— WORK TO BE COMPLETED —
Extend the EW T&E University course descriptions below, starting after their final sentence.

EW T&E University Course Descriptions

A course calendar can be found through this link.

For questions regarding courses offered at the EW T&E University, please e-mail ewteuniversity@edwards.af.mil.

EWF 0010 - Radar Fundamentals for EW T&E Engineers (2.4 CEU) [Back to top]
An introductory radar course emphasizing EW considerations. The radar range equation is developed and radar and target interaction are addressed. After developing basic radar concepts, simplified EW systems such as radar warning receivers (RWR), self-protection jammers (SPJ), and towed decoys are introduced and their interaction with the radar examined. Courses offered at Edwards AFB include signal characteristic and F-16 radar demonstrations at the Integration Facility for Avionic Systems Test (IFAST).

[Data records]
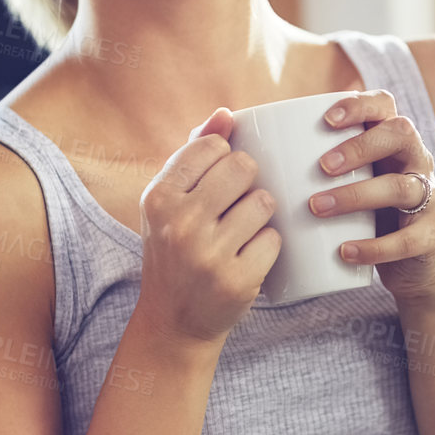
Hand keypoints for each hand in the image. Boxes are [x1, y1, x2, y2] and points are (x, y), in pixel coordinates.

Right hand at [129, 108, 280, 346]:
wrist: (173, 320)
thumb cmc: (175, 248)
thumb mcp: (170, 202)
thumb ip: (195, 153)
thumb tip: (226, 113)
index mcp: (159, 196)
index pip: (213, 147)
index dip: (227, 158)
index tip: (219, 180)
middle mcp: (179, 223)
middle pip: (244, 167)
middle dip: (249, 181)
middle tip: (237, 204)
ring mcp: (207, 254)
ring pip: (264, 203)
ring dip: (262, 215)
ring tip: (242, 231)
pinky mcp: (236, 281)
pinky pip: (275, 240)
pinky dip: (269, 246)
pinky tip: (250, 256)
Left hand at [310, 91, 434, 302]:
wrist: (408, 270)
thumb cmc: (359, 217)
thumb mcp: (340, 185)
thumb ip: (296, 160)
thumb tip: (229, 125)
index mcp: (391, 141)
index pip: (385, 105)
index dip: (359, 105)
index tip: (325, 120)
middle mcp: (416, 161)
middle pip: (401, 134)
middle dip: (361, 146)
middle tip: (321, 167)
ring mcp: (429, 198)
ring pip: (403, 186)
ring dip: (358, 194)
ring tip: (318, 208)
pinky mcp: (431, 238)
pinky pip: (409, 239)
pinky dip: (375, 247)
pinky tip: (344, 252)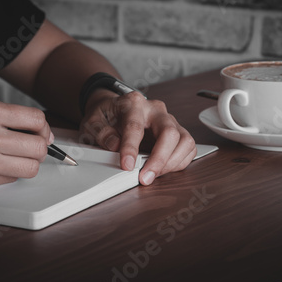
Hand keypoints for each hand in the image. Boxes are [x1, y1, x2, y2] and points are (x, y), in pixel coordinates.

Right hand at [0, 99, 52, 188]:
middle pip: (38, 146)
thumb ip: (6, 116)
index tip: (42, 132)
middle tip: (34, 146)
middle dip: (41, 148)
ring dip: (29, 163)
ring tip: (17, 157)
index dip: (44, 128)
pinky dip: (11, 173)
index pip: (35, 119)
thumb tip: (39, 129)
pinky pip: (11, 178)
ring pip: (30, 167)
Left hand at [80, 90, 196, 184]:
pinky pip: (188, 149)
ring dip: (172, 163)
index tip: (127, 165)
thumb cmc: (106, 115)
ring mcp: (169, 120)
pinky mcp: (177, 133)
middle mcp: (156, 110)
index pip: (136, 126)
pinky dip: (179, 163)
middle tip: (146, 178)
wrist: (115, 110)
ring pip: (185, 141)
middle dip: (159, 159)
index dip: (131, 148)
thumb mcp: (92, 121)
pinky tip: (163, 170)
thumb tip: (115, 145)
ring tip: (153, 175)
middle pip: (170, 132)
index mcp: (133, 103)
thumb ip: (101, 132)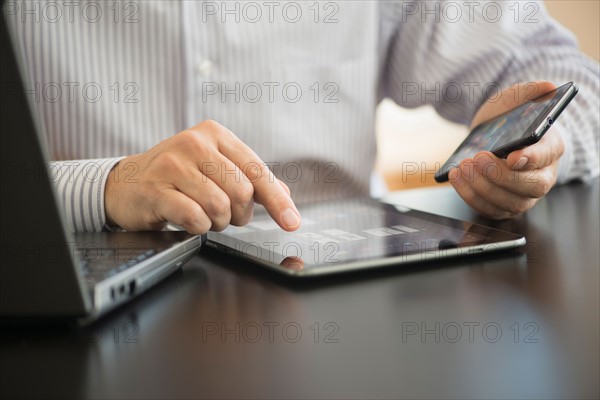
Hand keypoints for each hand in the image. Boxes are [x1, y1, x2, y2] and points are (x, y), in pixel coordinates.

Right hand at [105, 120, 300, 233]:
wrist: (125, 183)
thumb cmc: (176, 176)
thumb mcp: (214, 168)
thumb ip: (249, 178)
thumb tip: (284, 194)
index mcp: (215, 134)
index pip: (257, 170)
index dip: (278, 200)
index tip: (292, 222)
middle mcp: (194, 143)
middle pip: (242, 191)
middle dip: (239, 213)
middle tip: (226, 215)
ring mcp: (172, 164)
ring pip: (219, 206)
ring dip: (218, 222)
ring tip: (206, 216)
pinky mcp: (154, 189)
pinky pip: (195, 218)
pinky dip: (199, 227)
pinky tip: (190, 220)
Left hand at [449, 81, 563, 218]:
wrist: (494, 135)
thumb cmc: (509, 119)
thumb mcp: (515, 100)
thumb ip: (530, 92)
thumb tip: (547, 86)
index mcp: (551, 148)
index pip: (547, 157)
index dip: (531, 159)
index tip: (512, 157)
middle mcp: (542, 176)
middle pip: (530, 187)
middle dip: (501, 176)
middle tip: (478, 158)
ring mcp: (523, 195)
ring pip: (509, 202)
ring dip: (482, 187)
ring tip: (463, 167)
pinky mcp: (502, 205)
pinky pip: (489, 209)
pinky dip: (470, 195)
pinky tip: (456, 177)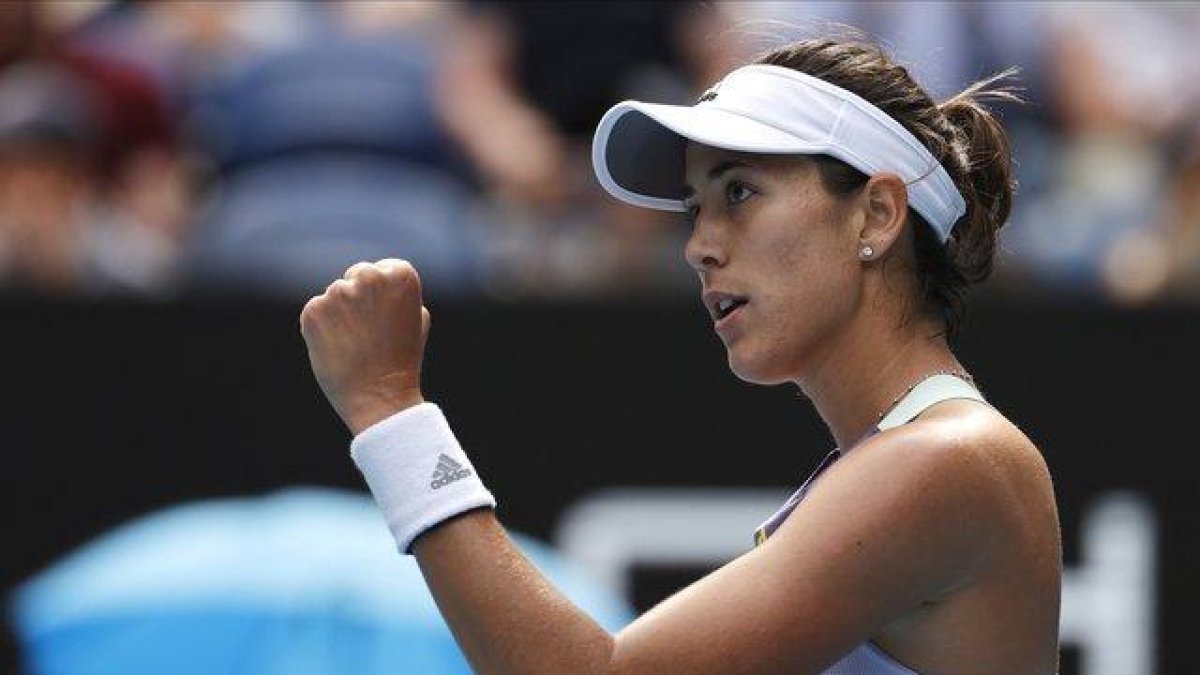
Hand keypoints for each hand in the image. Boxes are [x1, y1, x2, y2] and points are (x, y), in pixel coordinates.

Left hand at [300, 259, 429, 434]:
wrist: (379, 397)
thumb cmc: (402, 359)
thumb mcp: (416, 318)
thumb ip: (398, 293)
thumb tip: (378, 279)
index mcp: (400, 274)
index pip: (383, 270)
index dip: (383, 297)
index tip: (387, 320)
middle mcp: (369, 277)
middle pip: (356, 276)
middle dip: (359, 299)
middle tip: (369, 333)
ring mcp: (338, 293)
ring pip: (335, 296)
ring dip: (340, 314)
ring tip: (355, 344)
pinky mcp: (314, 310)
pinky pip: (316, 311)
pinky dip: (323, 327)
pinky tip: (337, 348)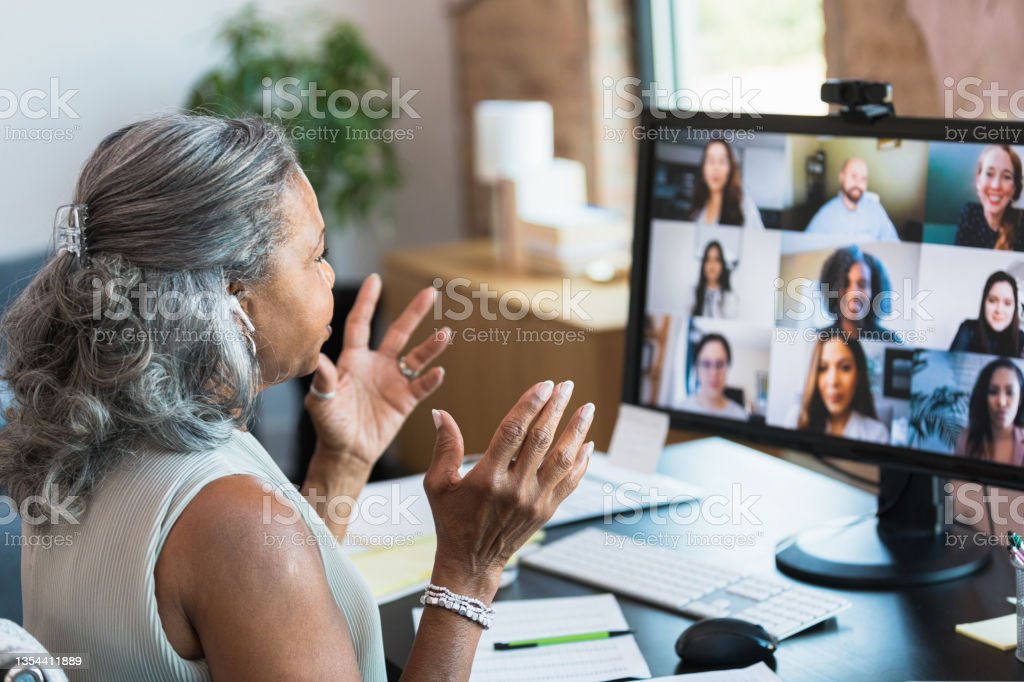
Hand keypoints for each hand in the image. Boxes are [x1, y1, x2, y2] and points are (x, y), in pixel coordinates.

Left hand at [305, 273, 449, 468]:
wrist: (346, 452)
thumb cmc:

* * *

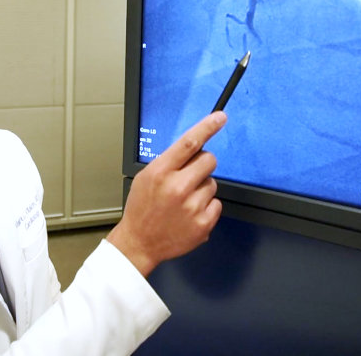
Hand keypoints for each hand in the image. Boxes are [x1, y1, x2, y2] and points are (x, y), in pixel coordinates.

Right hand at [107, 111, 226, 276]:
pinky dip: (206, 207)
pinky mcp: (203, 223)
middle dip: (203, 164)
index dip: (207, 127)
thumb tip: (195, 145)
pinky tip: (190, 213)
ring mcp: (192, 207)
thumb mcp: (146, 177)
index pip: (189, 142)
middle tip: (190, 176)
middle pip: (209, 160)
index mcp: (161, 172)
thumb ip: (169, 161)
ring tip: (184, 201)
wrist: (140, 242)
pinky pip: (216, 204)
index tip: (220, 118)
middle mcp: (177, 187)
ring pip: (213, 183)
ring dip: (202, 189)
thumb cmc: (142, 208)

---

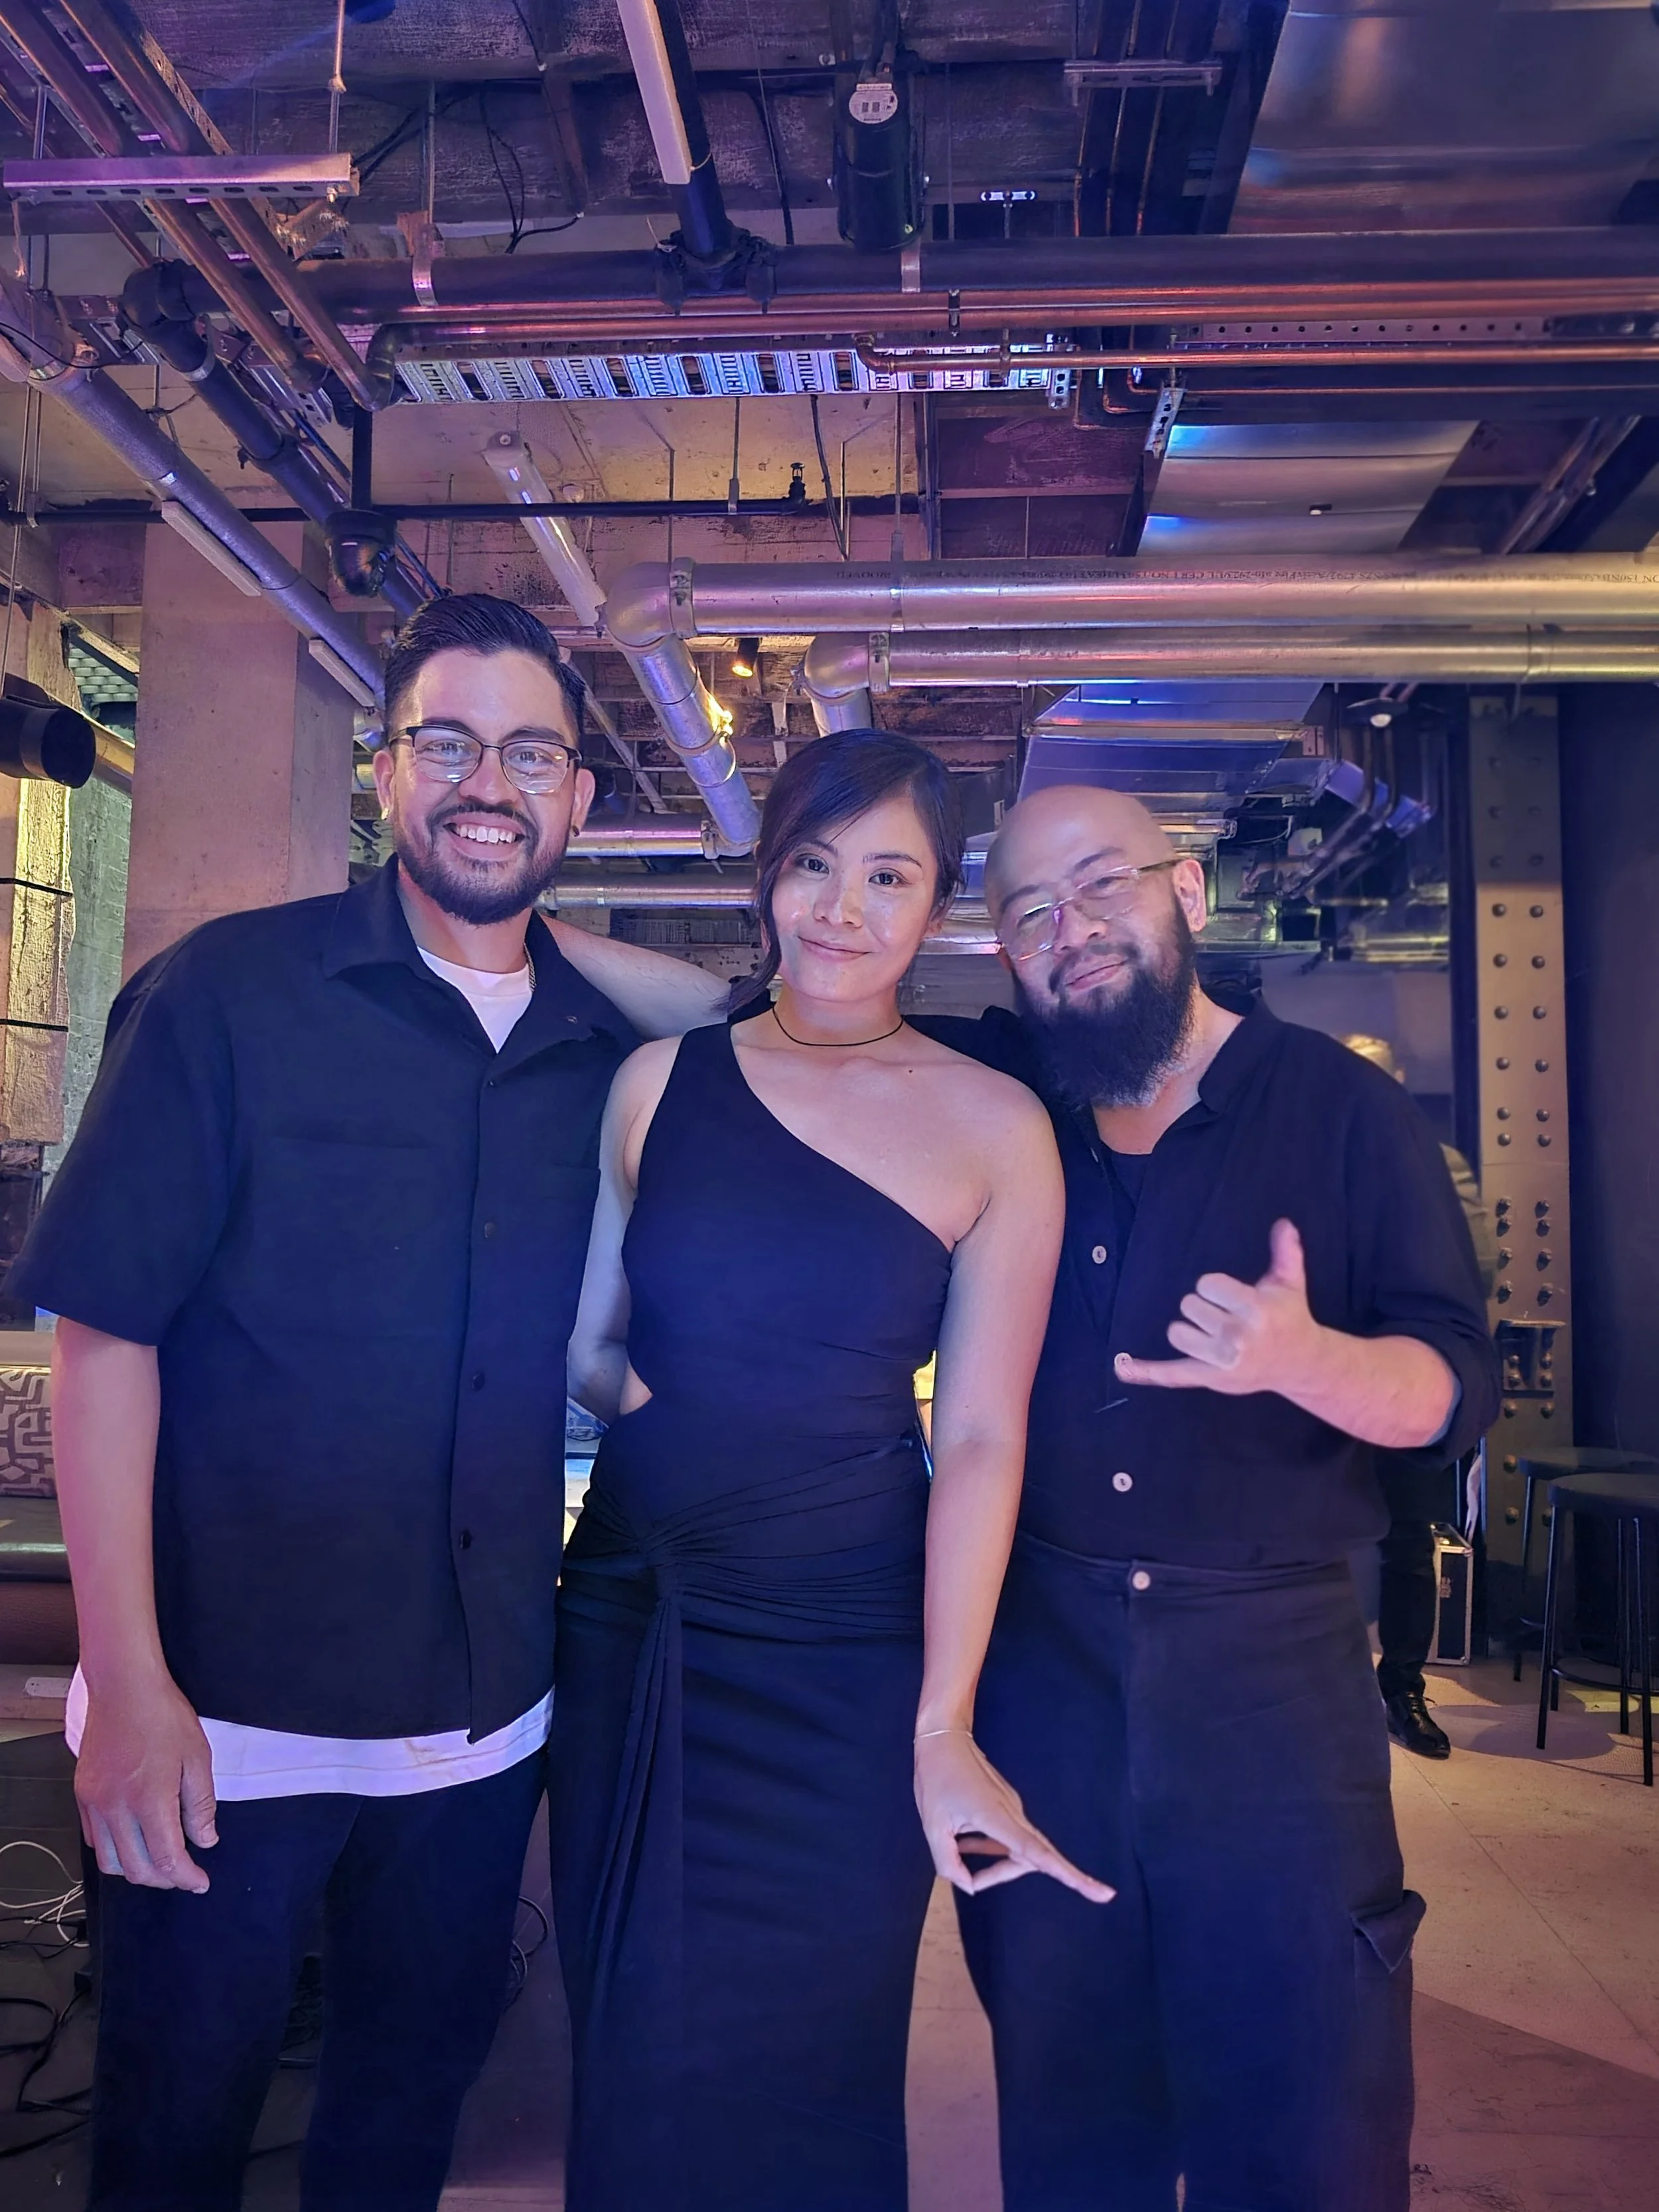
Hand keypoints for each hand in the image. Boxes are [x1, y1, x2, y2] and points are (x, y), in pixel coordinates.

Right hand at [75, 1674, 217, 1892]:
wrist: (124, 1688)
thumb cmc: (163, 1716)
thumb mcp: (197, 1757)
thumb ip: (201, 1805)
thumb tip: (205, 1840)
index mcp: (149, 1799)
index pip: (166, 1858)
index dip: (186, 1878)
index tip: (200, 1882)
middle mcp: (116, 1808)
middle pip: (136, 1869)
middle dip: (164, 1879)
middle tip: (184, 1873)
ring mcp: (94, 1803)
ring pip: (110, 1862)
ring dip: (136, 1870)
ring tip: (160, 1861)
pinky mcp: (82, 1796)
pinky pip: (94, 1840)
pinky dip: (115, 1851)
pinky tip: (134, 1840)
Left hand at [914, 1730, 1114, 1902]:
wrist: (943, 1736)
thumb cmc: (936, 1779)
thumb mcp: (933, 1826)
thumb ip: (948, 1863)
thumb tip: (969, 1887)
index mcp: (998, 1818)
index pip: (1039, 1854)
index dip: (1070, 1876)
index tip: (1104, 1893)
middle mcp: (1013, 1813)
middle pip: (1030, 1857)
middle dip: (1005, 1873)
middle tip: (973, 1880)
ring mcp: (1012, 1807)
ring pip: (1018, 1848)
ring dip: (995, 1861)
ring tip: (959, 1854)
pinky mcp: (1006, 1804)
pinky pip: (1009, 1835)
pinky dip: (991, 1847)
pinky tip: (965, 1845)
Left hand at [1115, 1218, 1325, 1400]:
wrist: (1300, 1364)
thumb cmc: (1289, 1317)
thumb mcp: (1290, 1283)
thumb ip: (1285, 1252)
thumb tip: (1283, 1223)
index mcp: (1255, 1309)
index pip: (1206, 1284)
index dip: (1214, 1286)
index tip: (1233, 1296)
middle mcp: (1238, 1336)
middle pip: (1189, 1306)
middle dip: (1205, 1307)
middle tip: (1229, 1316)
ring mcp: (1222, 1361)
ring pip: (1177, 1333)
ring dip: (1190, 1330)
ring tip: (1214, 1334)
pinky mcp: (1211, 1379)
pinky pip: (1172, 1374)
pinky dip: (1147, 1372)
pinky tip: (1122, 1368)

— TASK RESULT —
Recommended Prerequisites: None 
CLASSIFICATION: UNCLASSIFIED
Course Length: 4 days
Source: SAIC
Detailed Course Outline (Word Doc)


EWF 0020 - Introduction to Electronic Warfare Road Show [Back to top]
Familiarize students in electronic warfare related positions with the history, fundamentals, doctrine, policy, components, and equipment of electronic warfare.
Recommended Prerequisites: None 
CLASSIFICATION: CLASSIFIED
Course Length: 4 days
Source:


EWF 9020 - EW Systems and Principles ( xxCEU) [Back to top]
An overview of EW applications and systems. The course addresses the threat environment; sensors, weapons, and command and control. The kill chain is introduced; target detection, target tracking, weapons engagement, weapon guidance, and end game. Common EW systems such as radar warning receivers (RWR), electronic countermeasures (ECM) systems and techniques, and expendable countermeasures systems are introduced.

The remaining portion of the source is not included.